The same method was used with cell-free supernatants obtained from promoter exchange mutants shown in Table 1 to identify the compound responsible for the attractant/deterrence activity. Different derivatives of the bioactive compound obtained from different bacteria (i.e., X. hominckii, X. cabanillasii, X. budapestensis, X. szentirmaii, X. bovienii, and X. stockiae) were also assessed.
Performance of bioactive oviposition deterrent compounds
After identifying the bioactive compound/s, multiple choice experiments were also conducted. In this case, four plastic cups (100 ml) with the components below were added to cages with 10 female mosquitoes:
Choice experiment-1
Field collected water, clean water, water with 10 larvae (3rd -4th stage), and LB-water (control).
Choice experiment-2
Field collected water treated with Fabclavine (20%), clean water, water with 10 larvae, and LB-water (control).
Choice experiment-3
Field collected water, clean water with Fabclavine (20%), water with 10 larvae, and LB-water (control).
Choice experiment-4
Field collected water, clean water, water with larvae (10) treated with Fabclavine (20%), and LB-water (control).
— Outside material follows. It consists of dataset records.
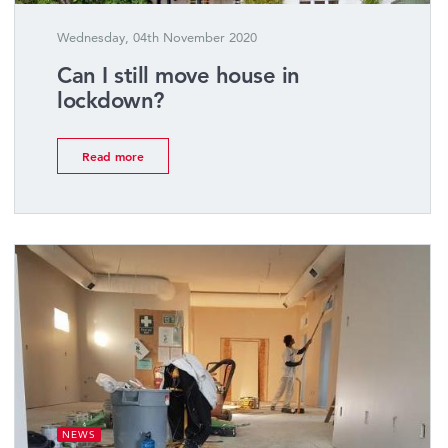
Wednesday, 04th November 2020
Can I still move house in
lockdown?
Read more
NEWS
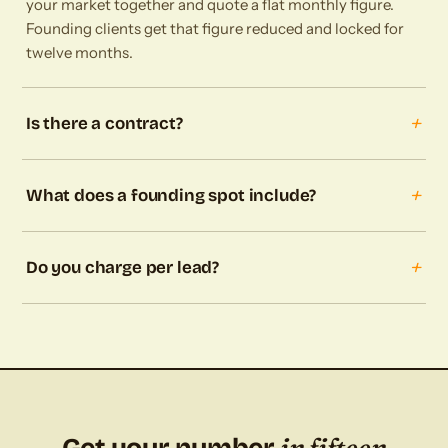
your market together and quote a flat monthly figure.
Founding clients get that figure reduced and locked for
twelve months.
+
Is there a contract?
+
What does a founding spot include?
+
Do you charge per lead?
in fifteen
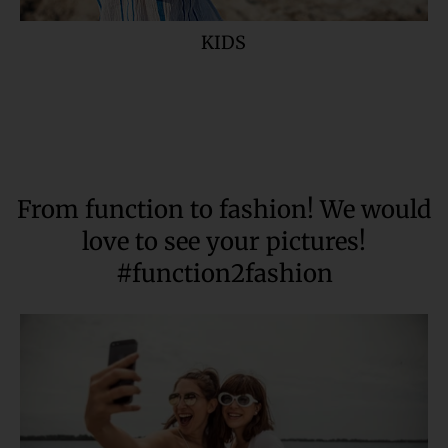
KIDS
From function to fashion! We would
love to see your pictures!
#function2fashion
The total liquid volume in each cup was 40 ml. The plastic cups were placed in the corners of the insect cages. Eggs were counted after 3 days and the OAI was calculated as described previously. These experiments had 5 replicates and the experiments were conducted twice.
Statistical analyses
Analysis of variance with Tukey’s test (p = 0.05) was used to compared OAI as well as a number of eggs laid in multiple choice experiments in the statistical analysis using SPSS program (version 23).